Global central bankers are in interest rate-cutting mode recently, as policy makers attempt to avert or mitigate a global recession.
However, that dynamic promises to be one in which the stock market can prosper, with investments that offer dividends attracting investors, said Mark Mobius, the octogenarian investment manager who co-founded Mobius Capital Partners last year after a three-decade run at Franklin Templeton Investments.
“Globally this is a really amazing situation. Everyone seems to be racing to the bottom. Which is actually going to result in the market doing very well,” Mobius told MarketWatch in a Thursday phone interview.
“Interest rates where they are, stocks begin to look much more attractive,” he said.
Mobius is a pioneer in emerging-market investments and has previously told MarketWatch’s William Watts that clashes between the U.S. and China over trade policy were casting a cloud over global economic growth.
Support from central bankers, however, may provide the stimulus needed for stocks to remain buoyant — at least in the near term, Mobius said.
His comments come as The Wall Street Journal reported on Thursday that a European Central Bank board member, Ollie Rehn, said the ECB in September would unfurl a potent batch of stimulus measures that should include “substantial and sufficient” bond purchases as well as cuts to the bank’s key interest to prevent weakness emanating from China hitting the eurozone.

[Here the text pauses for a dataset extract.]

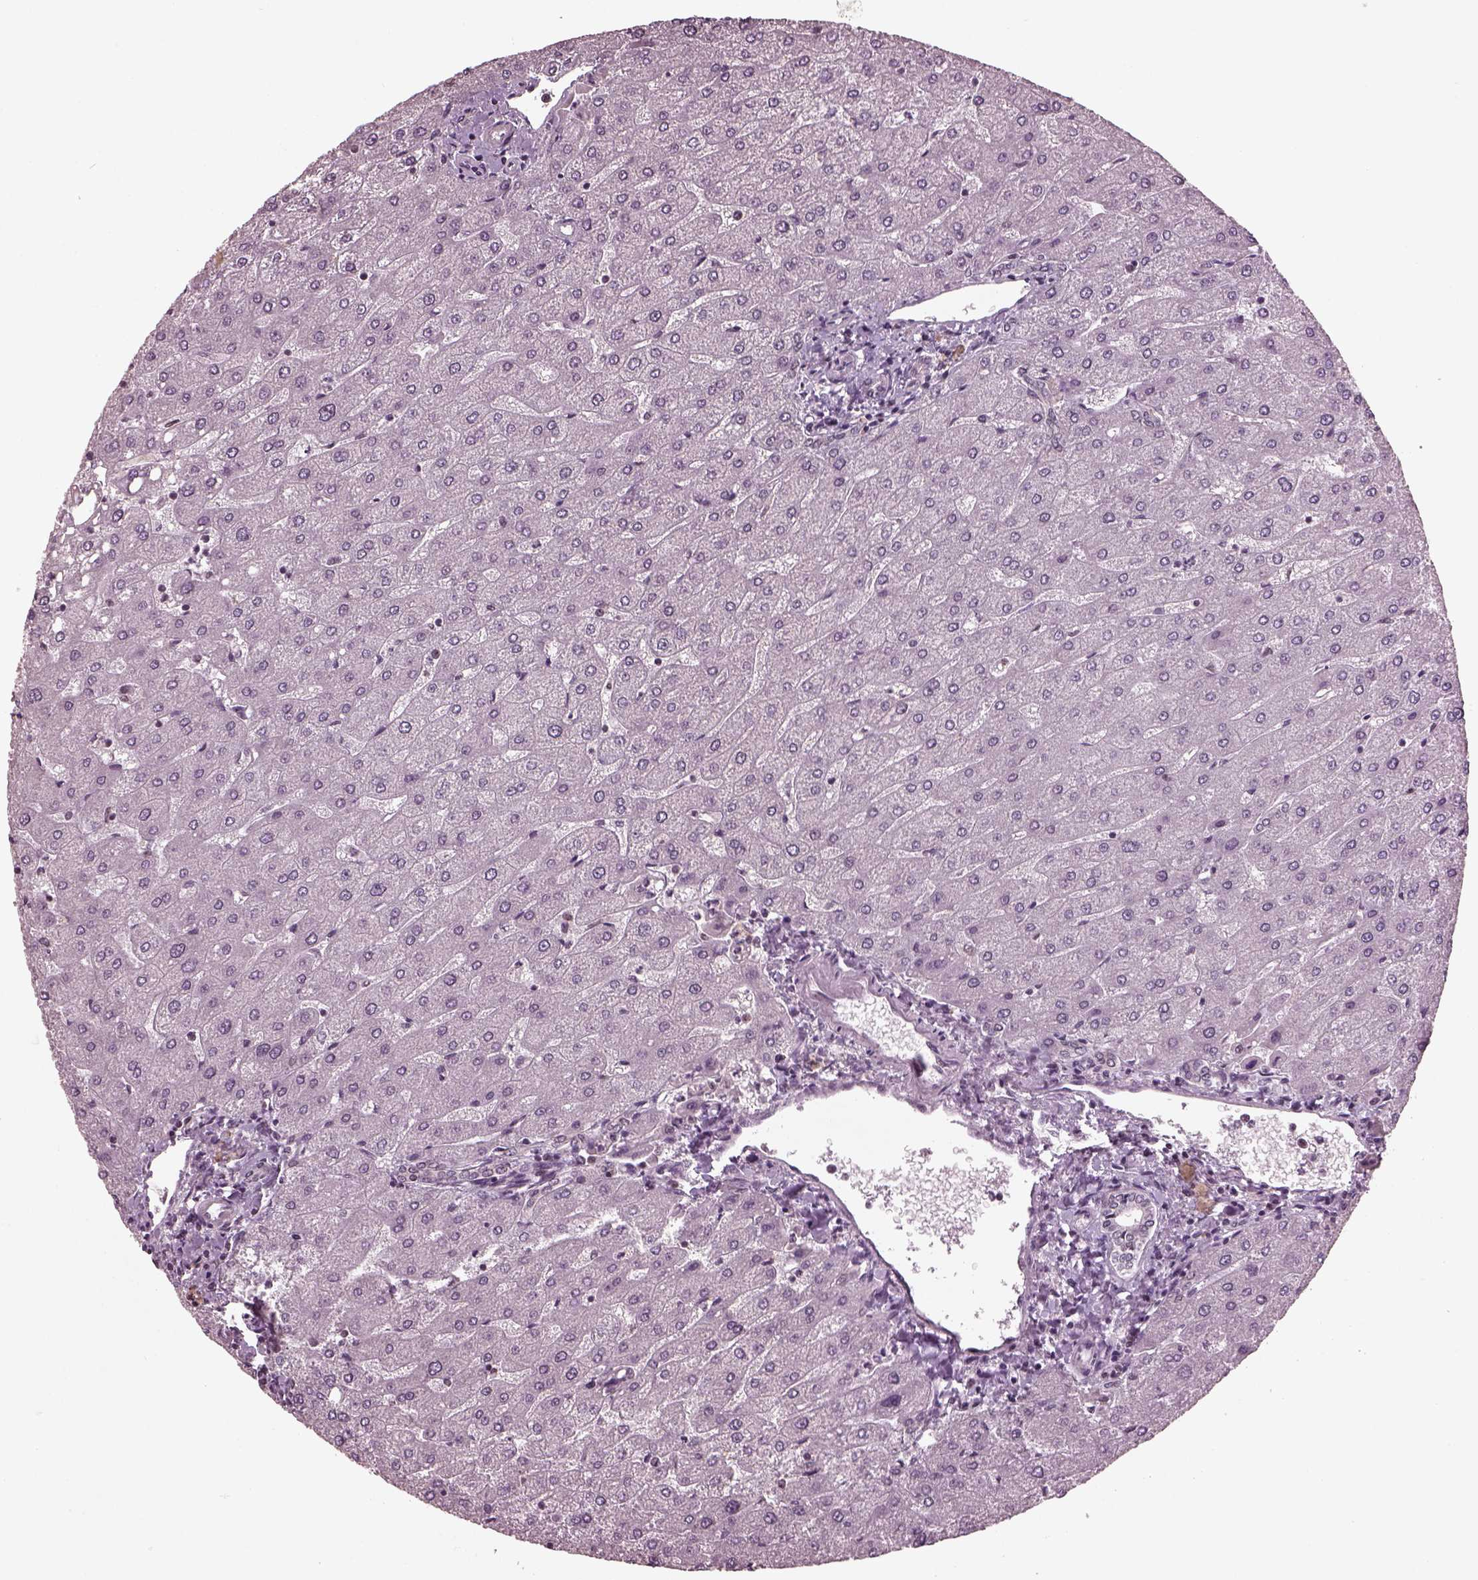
{"staining": {"intensity": "negative", "quantity": "none", "location": "none"}, "tissue": "liver", "cell_type": "Cholangiocytes", "image_type": "normal", "snomed": [{"axis": "morphology", "description": "Normal tissue, NOS"}, {"axis": "topography", "description": "Liver"}], "caption": "DAB immunohistochemical staining of unremarkable human liver shows no significant staining in cholangiocytes.", "gene": "RUVBL2", "patient": {"sex": "male", "age": 67}}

On top of that, Mexico’s central bank cut interest rates Thursday for the first time in five years as its economy is faltering.
Investors in the U.S. are increasingly expecting the Federal Reserve to trim interest rates when policy makers conclude a two-day gathering on Sept. 18.
The central bank easy money-regime has fostered an atmosphere in which some $15 trillion in sovereign debt yields less than zero percent, meaning that investors receive less than their original investment when they purchase government-backed debt.
Against that backdrop, Mobius says yield-bearing investments will be coveted.
“You have lot of money chasing after where they can get some yield,” he said.
“Which is why I have been telling my analysts, ‘let’s look for stocks that have some yield that is what people are going to want’,” he said.
Markets, however, have been on edge, a day after the Dow Jones Industrial index DJIA, +0.39% posted its worst decline of 2019 and the S&P 500 SPX, +0.25% and Nasdaq Composite indexes COMP, -0.09% booked their second-worst sessions of the year.